▶ Problem to solve: Only the number is needed: how many lines of the entries below contain the word "cell".
── Records for the task ──
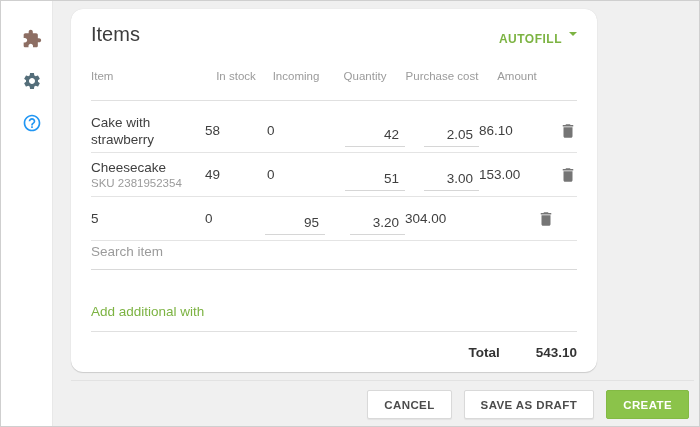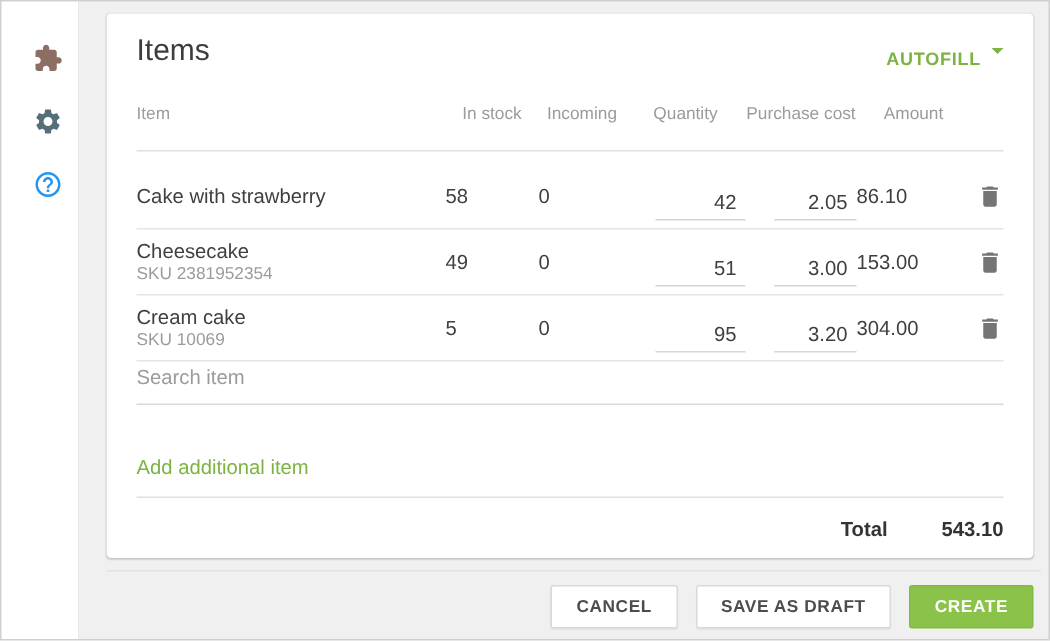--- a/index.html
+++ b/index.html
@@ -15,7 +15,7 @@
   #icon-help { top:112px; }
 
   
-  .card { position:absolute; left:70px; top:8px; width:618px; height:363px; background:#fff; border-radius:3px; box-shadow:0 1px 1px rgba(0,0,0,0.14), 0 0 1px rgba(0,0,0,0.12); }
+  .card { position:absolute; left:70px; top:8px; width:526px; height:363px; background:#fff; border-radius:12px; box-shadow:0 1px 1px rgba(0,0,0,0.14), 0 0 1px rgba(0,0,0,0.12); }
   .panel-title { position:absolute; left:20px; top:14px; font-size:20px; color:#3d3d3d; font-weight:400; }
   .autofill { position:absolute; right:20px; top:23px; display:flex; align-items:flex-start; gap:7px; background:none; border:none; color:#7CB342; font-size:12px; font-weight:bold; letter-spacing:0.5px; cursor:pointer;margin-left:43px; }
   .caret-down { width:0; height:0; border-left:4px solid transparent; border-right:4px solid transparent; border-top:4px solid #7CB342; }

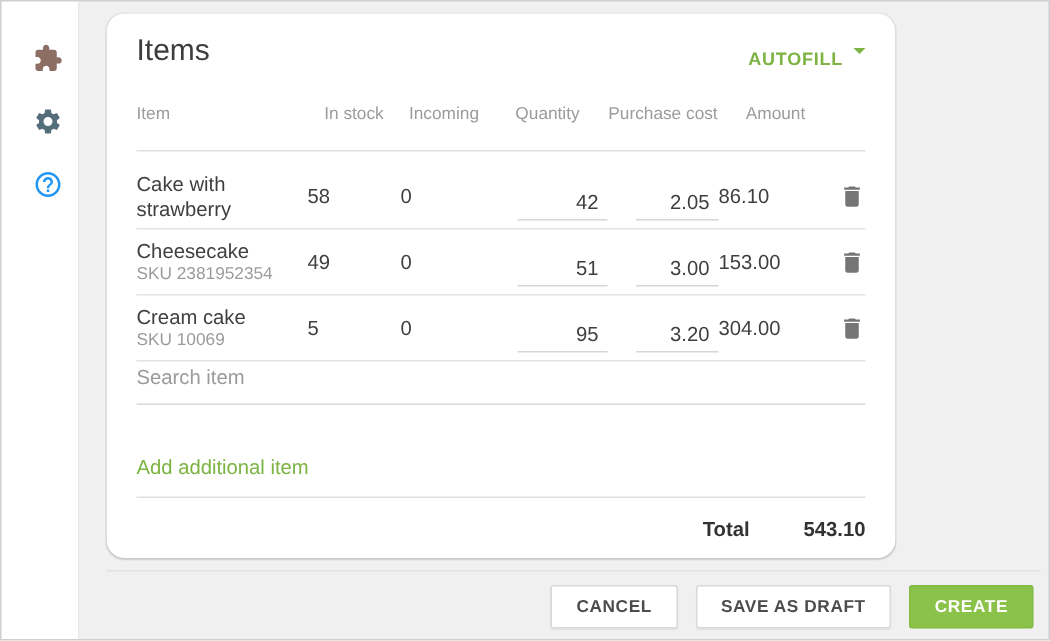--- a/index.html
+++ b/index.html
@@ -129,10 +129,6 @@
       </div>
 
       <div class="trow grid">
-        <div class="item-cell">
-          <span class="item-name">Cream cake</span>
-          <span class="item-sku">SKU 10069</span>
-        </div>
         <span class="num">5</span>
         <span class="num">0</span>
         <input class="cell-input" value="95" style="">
───
▶ Problem solution: 2